Friday, December 3, 2021 | 12pm to 1:30pm
About this Event
1 Amherst St, Cambridge MA 02142
#CISMigrationPart of the Myron Weiner Seminar Series on International Migration with guest speaker Luisa Seiler, Fulbright fellow and Visiting PhD candidate at Harvard University.
Please register for the virtual Zoom webinar at https://bit.ly/ImmigrantEntrepreneurship
If you would like to attend in-person, please email LKerwin@MIT.edu
Abstract:
Migrants are often considered to be ‘natural entrepreneurs’. This notion is based on a presumed inclination to take risks, an openness to new experiences, and a higher willingness to adapt than their local counterparts. Migrants found more businesses relative to the local population in many countries, despite facing additional challenges in the startup process. To support them in overcoming these challenges and to leverage their entrepreneurial potential, more and more organizations create targeted offers for this group of entrepreneurs — particularly in cities with vibrant entrepreneurial ecosystems. Increasingly, these ‘newcomer entrepreneurs’ find that their particular needs are better recognised and taken into account. Despite this, it is still unclear which interventions actually work for which target group, and in which context. Which role do the different stakeholders and systemic mechanisms in the local entrepreneurial ecosystem play?

• Work task A: Condense the paragraph of the seminar announcement that begins "Migrants are often considered" into a shorter version that keeps its main facts.
• Work task B: Reproduce the portion of the seminar announcement between "Friday, December 3, 2021" and "at Harvard University.", inclusive.

• Dataset:
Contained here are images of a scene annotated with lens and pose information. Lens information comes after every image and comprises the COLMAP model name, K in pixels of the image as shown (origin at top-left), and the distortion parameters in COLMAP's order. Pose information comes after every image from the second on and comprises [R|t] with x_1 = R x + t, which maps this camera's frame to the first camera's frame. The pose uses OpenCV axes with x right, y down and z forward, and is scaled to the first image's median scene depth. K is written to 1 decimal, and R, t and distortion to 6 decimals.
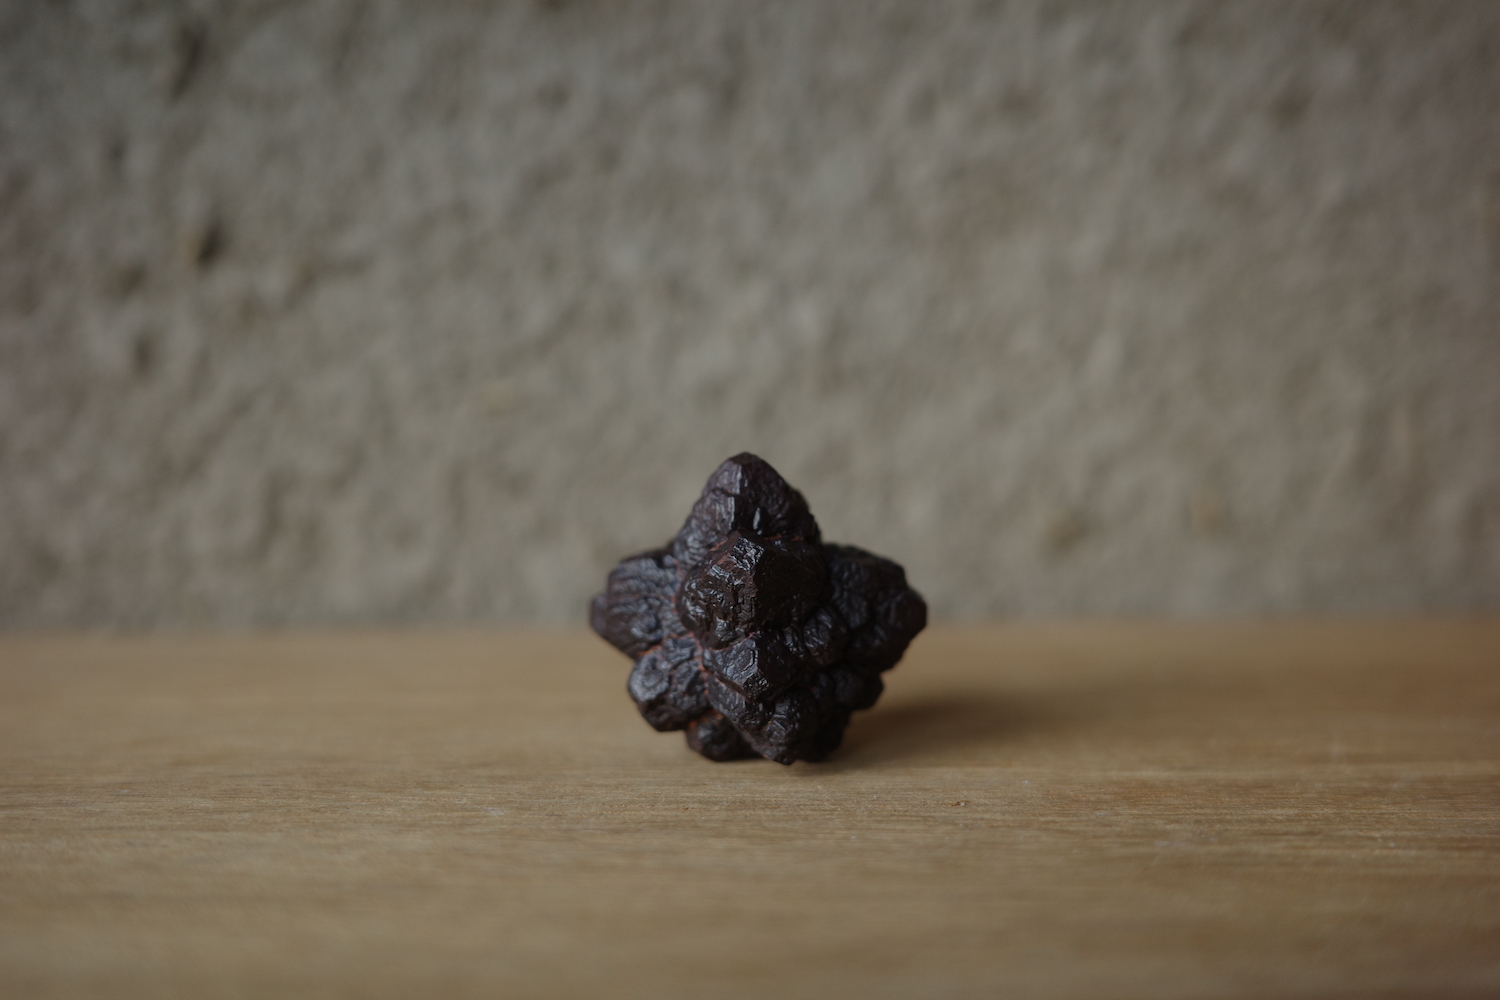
lens RADIAL K [[2134.7, 0, 755.2], [0, 2134.7, 487.3], [0, 0, 1]] dist [0.087072, 0.000000]
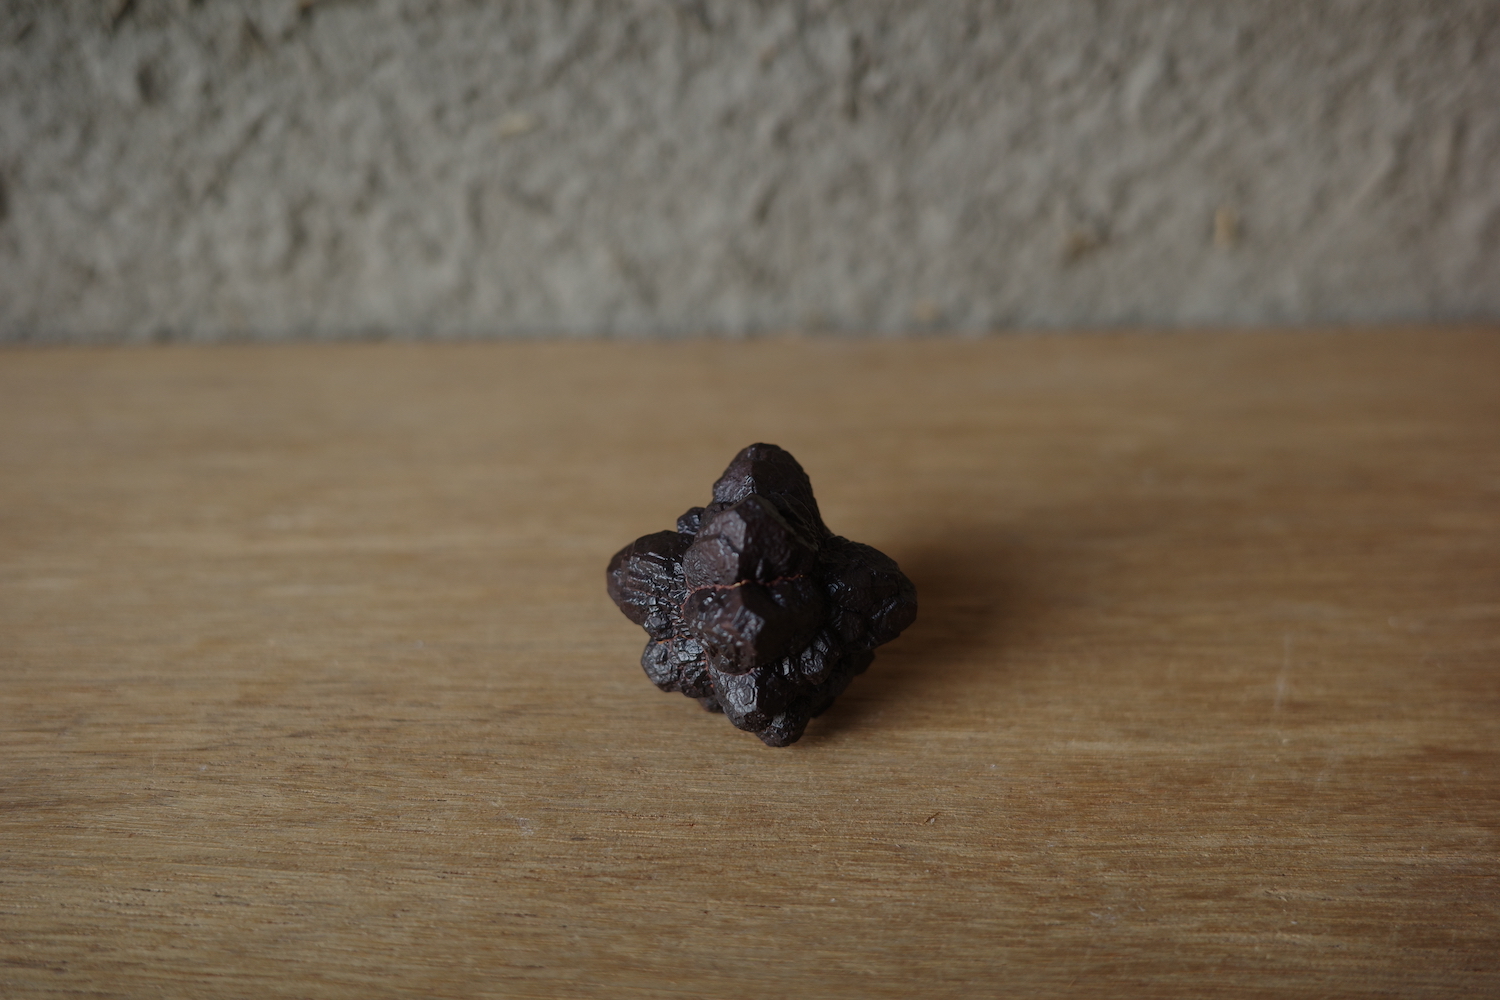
lens RADIAL K [[2134.7, 0, 756.2], [0, 2134.7, 495.6], [0, 0, 1]] dist [0.087072, 0.000000]
pose [[0.999487, 0.028361, -0.014885, 0.010080], [-0.016411, 0.852548, 0.522391, -0.413601], [0.027506, -0.521879, 0.852576, 0.076900]]
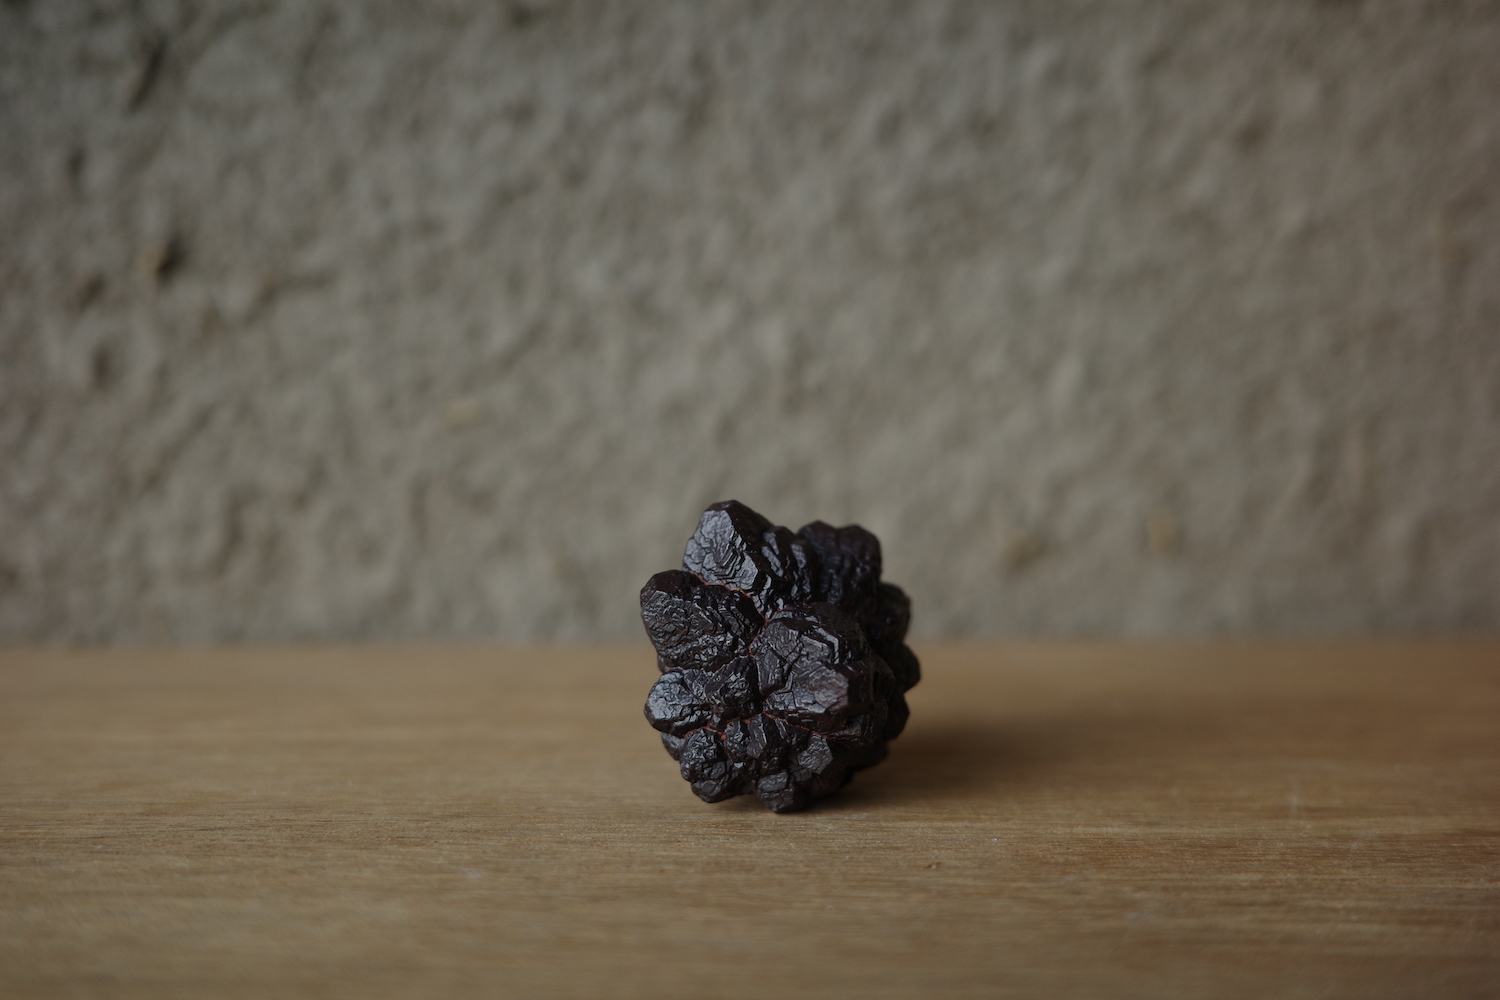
lens RADIAL K [[2134.7, 0, 758.1], [0, 2134.7, 472.4], [0, 0, 1]] dist [0.087072, 0.000000]
pose [[0.999302, 0.012045, 0.035362, -0.017075], [-0.013165, 0.999414, 0.031601, -0.048304], [-0.034961, -0.032044, 0.998875, -0.003758]]
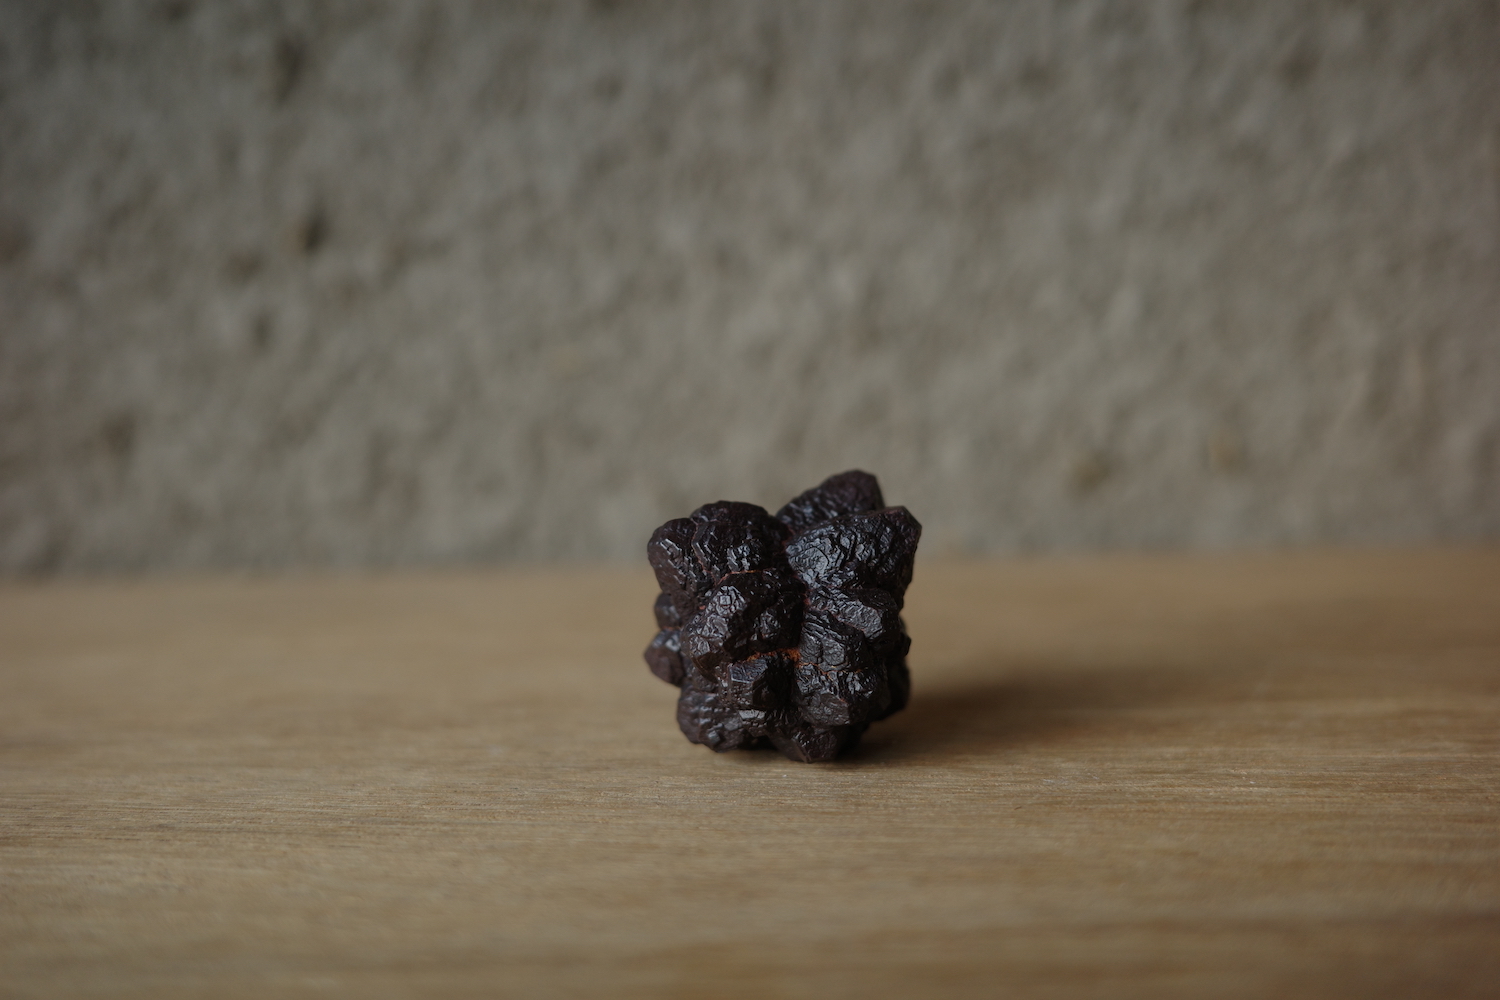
lens RADIAL K [[2134.7, 0, 756.5], [0, 2134.7, 494.0], [0, 0, 1]] dist [0.087072, 0.000000]
pose [[0.991815, -0.013844, -0.126930, 0.118286], [0.022127, 0.997699, 0.064086, -0.042563], [0.125751, -0.066370, 0.989839, -0.097212]]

• Written solution A: Migrants are often seen as "natural entrepreneurs" because they are presumed to take risks, be open to new experiences, and adapt more willingly than locals. In many countries they found more businesses relative to the local population, despite facing added startup challenges. A growing number of organizations, particularly in cities with vibrant entrepreneurial ecosystems, create targeted offers for these "newcomer entrepreneurs," whose needs are increasingly recognized. Still, it is unclear which interventions work for which target group and in which context, and what role stakeholders and systemic mechanisms in the local ecosystem play.

• Written solution B:
Friday, December 3, 2021 | 12pm to 1:30pm
About this Event
1 Amherst St, Cambridge MA 02142
#CISMigrationPart of the Myron Weiner Seminar Series on International Migration with guest speaker Luisa Seiler, Fulbright fellow and Visiting PhD candidate at Harvard University.